Stored data entries:
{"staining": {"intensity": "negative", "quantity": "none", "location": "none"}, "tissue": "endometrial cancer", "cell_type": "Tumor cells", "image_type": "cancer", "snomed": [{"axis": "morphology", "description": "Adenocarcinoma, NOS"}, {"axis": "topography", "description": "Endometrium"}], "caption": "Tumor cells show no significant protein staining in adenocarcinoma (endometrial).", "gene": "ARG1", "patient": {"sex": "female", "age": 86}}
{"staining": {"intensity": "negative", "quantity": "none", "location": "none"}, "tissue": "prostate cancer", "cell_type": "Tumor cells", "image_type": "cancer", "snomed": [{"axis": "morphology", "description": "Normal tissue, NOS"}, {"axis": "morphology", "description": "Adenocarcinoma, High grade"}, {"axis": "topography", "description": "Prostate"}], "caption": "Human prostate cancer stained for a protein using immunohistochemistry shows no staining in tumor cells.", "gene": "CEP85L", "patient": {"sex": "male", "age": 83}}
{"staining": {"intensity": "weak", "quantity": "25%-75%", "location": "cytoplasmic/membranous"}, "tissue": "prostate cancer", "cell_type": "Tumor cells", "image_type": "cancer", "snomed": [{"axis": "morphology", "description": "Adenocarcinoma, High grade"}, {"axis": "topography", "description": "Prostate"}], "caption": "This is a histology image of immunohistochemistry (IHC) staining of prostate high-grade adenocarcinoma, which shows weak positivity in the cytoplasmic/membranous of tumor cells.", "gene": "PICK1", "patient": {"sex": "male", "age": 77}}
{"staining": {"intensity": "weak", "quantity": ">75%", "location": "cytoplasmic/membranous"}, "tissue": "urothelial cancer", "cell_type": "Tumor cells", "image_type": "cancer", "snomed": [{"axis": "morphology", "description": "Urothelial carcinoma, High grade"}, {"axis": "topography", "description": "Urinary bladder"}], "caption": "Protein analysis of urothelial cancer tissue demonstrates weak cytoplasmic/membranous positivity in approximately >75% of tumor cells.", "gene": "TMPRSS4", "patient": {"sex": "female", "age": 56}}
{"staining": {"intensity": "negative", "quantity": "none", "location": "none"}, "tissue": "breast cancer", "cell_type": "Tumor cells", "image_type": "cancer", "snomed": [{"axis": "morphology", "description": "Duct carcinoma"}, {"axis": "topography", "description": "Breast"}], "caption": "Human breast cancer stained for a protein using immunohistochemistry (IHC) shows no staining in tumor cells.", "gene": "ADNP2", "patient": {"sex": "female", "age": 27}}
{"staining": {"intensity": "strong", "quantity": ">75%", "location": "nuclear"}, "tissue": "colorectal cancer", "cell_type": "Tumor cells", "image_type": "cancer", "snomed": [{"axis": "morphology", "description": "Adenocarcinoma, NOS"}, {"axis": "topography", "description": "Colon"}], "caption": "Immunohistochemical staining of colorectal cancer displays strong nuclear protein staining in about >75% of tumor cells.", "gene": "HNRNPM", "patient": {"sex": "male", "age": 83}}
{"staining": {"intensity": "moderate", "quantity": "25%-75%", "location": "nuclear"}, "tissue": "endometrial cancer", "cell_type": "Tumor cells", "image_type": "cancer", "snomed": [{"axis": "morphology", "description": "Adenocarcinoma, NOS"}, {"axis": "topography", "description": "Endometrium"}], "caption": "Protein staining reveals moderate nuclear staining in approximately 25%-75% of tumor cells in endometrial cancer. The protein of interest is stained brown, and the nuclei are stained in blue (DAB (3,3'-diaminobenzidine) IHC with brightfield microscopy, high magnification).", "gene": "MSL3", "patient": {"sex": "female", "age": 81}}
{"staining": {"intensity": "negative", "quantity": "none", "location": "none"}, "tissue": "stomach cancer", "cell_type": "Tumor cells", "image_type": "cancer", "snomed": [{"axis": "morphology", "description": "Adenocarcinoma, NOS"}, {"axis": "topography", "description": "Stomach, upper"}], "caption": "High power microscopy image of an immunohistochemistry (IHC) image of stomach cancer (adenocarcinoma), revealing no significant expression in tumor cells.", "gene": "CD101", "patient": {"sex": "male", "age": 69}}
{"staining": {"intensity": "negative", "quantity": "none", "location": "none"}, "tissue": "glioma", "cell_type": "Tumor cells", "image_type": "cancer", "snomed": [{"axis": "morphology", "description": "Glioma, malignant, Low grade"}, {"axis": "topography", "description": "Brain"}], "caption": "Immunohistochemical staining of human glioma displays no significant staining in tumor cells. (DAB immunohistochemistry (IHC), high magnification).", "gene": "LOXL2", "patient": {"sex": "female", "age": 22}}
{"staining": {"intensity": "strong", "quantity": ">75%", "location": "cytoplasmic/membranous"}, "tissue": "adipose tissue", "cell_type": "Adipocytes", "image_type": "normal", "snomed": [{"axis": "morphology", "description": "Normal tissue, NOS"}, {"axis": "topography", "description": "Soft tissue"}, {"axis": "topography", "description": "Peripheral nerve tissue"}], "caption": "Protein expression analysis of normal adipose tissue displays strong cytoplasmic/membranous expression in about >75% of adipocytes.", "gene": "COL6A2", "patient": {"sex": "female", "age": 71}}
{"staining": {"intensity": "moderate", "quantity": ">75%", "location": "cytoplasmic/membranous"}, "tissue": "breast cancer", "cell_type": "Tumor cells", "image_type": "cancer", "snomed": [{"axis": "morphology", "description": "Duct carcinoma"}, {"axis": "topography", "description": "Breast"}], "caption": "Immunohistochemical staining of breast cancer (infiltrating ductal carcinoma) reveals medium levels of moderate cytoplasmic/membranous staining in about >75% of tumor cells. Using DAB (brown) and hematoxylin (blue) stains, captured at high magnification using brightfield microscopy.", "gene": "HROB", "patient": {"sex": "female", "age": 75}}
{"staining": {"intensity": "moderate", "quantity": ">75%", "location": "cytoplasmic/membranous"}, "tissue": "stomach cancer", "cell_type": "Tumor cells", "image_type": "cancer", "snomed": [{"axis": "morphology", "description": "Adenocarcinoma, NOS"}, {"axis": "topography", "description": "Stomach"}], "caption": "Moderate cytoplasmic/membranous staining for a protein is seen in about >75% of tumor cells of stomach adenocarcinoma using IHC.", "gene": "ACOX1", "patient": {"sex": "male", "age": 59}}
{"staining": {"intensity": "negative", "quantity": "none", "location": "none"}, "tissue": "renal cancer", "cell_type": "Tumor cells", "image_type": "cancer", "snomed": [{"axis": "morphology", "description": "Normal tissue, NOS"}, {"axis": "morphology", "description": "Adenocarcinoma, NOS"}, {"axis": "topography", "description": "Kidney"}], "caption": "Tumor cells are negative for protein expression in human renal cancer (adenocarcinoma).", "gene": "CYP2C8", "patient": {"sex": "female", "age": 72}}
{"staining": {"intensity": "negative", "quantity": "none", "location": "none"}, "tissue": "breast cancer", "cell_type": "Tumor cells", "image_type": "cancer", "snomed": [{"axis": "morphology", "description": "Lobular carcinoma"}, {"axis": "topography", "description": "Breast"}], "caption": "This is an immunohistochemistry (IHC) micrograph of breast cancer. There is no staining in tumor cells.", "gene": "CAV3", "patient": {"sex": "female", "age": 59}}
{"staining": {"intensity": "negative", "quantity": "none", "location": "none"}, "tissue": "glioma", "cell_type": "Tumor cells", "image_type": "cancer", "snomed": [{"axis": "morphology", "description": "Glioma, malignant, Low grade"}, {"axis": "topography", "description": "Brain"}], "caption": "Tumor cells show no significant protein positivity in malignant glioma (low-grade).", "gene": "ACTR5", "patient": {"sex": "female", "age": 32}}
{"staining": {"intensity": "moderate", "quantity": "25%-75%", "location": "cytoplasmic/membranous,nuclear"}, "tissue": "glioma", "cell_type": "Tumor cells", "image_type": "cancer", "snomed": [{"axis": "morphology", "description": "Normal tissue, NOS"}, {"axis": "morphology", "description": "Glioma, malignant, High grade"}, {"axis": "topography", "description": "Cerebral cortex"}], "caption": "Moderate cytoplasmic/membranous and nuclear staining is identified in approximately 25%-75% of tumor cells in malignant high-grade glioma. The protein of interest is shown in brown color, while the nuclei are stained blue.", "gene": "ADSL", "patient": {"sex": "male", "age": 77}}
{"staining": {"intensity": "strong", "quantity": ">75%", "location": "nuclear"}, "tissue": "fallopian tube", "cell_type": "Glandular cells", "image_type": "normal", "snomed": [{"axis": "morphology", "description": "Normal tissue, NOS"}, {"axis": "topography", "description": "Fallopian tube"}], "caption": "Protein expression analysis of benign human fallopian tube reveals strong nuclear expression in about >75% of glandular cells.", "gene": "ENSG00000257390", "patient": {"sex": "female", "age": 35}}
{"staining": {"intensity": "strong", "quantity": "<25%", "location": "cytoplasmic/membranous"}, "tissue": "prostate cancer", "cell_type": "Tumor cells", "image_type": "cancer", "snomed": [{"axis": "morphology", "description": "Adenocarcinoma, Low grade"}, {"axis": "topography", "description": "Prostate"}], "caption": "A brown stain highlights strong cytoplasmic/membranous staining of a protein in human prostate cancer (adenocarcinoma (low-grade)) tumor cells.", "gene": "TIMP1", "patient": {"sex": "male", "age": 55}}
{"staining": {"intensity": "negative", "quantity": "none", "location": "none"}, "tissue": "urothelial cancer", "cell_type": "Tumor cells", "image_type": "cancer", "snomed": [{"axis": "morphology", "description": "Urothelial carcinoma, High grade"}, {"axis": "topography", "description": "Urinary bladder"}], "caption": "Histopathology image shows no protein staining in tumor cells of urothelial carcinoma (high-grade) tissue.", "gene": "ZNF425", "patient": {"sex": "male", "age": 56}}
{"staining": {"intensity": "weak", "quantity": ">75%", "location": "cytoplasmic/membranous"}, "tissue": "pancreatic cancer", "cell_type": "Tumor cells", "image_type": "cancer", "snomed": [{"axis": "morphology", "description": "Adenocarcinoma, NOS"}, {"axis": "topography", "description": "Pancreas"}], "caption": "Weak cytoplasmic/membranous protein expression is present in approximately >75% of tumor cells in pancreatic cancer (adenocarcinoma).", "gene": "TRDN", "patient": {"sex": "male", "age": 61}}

Exercise goal:
In the answer, return exactly the lines from the line containing "image shows no" to the end of the records above, and no others.

Solution for this task:
{"staining": {"intensity": "negative", "quantity": "none", "location": "none"}, "tissue": "urothelial cancer", "cell_type": "Tumor cells", "image_type": "cancer", "snomed": [{"axis": "morphology", "description": "Urothelial carcinoma, High grade"}, {"axis": "topography", "description": "Urinary bladder"}], "caption": "Histopathology image shows no protein staining in tumor cells of urothelial carcinoma (high-grade) tissue.", "gene": "ZNF425", "patient": {"sex": "male", "age": 56}}
{"staining": {"intensity": "weak", "quantity": ">75%", "location": "cytoplasmic/membranous"}, "tissue": "pancreatic cancer", "cell_type": "Tumor cells", "image_type": "cancer", "snomed": [{"axis": "morphology", "description": "Adenocarcinoma, NOS"}, {"axis": "topography", "description": "Pancreas"}], "caption": "Weak cytoplasmic/membranous protein expression is present in approximately >75% of tumor cells in pancreatic cancer (adenocarcinoma).", "gene": "TRDN", "patient": {"sex": "male", "age": 61}}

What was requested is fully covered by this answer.